▸ Text:
========================================================================

Held from 1998 to 2014 by Kevin Rudd, the Labor-held seat of Griffith covers inner Brisbane immediately south of the Brisbane River, from South Brisbane east to Bulimba and Queensport, south to Annerley and south-west to Carina Heights. The area is a mixed bag electorally, and includes the Greens’ strongest support base in Queensland around South Brisbane and West End, the scene of the party’s victory in The Gabba ward at the Brisbane City Council election in March. Griffith has an effectively unbroken existence going back to federation, but it was called Oxley prior to 1934, a name that was later revived for an unrelated new Ipswich-based seat in 1949. It has been highly marginal for much of its history, having changed hands between Liberal and Labor in 1949, 1954, 1958, 1961, 1966, 1977, 1996 and 1998. The Labor margin narrowed to 3.0% at Rudd’s swansong election in 2013, and then to 1.8% at the by-election held to replace him on February 8, 2014. The last extended period of Liberal control was from 1966 to 1977, when Don Cameron first gained it as part of the Harold Holt landslide, then retained it through the Whitlam years with help from a favourable redistribution in 1969. The next redistribution before the 1977 election shifted the seat heavily in Labor’s favour, resulting in Cameron’s move to the new Gold Coast seat of Fadden, and Griffith being won for Labor by Ben Humphreys.
2013 ELECTION RESULTS |
PAST RESULTS |
DEMOGRAPHICS |
The Labor preselection held when Humphreys retired ahead of the 1996 election was won by Kevin Rudd, a former diplomat who had wielded great influence as chief-of-staff to Wayne Goss during his tenure as Queensland Premier from 1989 to 1996. Rudd established a factional association during this time with the locally dominant Australian Workers Union sub-faction of the Right, which secured his preselection despite grumblings that the state branch was failing to meet affirmative action obligations. In the event, the statewide rout suffered by Labor in 1996 saw Rudd fall at his first electoral hurdle, with Graeme McDougall gaining the seat for the Liberals with a swing of 6.2%. Rudd returned for a second attempt amid the far more favourable circumstances of 1998, and picked up a 3.9% swing to prevail over McDougall by a margin of 2.4%.

========================================================================

(Source data)
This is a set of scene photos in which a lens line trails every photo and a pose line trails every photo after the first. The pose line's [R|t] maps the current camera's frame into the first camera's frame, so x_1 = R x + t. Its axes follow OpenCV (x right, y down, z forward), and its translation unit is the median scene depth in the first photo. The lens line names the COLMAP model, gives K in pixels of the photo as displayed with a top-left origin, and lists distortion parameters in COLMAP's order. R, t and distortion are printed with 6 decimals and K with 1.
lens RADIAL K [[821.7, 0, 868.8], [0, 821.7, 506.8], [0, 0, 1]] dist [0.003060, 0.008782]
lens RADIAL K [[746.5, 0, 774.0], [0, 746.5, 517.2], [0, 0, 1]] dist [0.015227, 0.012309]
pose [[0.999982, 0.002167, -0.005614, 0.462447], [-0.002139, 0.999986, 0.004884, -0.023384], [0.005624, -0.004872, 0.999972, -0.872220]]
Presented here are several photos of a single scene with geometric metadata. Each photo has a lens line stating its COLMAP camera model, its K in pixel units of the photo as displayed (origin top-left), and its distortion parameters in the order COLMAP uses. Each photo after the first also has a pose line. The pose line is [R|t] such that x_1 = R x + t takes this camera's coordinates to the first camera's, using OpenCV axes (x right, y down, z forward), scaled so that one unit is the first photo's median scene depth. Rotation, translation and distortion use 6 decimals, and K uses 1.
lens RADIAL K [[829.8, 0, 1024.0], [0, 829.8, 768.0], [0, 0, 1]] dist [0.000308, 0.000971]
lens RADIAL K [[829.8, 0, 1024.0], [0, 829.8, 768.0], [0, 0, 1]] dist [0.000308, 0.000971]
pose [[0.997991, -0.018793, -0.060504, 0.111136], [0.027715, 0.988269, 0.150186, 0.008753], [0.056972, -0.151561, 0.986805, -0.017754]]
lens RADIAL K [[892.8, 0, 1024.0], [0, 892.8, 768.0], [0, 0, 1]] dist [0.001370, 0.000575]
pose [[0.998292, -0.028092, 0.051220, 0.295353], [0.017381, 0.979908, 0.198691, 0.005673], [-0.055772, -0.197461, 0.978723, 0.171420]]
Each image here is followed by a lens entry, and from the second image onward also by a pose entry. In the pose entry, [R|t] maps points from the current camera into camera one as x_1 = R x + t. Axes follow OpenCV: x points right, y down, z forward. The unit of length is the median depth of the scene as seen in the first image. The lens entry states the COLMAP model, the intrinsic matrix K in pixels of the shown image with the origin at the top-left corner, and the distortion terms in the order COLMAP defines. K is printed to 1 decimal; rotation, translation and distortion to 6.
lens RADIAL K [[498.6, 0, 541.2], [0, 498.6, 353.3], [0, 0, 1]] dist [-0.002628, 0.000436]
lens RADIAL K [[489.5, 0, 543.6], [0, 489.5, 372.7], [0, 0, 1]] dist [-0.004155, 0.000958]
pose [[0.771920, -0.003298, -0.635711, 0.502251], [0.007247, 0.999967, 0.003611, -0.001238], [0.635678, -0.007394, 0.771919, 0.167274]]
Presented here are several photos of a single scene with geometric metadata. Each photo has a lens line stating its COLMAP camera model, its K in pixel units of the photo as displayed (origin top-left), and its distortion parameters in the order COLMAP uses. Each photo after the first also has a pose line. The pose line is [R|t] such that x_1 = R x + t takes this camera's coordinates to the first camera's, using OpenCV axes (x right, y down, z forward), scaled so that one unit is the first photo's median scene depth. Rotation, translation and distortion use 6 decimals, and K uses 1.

========================================================================

▸ Assignment 1:
Based on the text about the seat of Griffith, say whether each statement agrees with it. Answer yes or no for each, and quote the words of the text that decide it.
(a) Before 1934 the seat was called Oxley.
(b) Kevin Rudd won the seat on his first attempt in 1996.
(c) Don Cameron moved to the Gold Coast seat of Fadden.
▸ Assignment 2: Transcribe the records word for word, starting at their first line and ending at the line that contains "-0.004872, 0.999972, -0.872220]]".

▸ Written response 1:
(a) Yes: "it was called Oxley prior to 1934"
(b) No: "the statewide rout suffered by Labor in 1996 saw Rudd fall at his first electoral hurdle"
(c) Yes: "resulting in Cameron’s move to the new Gold Coast seat of Fadden"

▸ Written response 2:
This is a set of scene photos in which a lens line trails every photo and a pose line trails every photo after the first. The pose line's [R|t] maps the current camera's frame into the first camera's frame, so x_1 = R x + t. Its axes follow OpenCV (x right, y down, z forward), and its translation unit is the median scene depth in the first photo. The lens line names the COLMAP model, gives K in pixels of the photo as displayed with a top-left origin, and lists distortion parameters in COLMAP's order. R, t and distortion are printed with 6 decimals and K with 1.
lens RADIAL K [[821.7, 0, 868.8], [0, 821.7, 506.8], [0, 0, 1]] dist [0.003060, 0.008782]
lens RADIAL K [[746.5, 0, 774.0], [0, 746.5, 517.2], [0, 0, 1]] dist [0.015227, 0.012309]
pose [[0.999982, 0.002167, -0.005614, 0.462447], [-0.002139, 0.999986, 0.004884, -0.023384], [0.005624, -0.004872, 0.999972, -0.872220]]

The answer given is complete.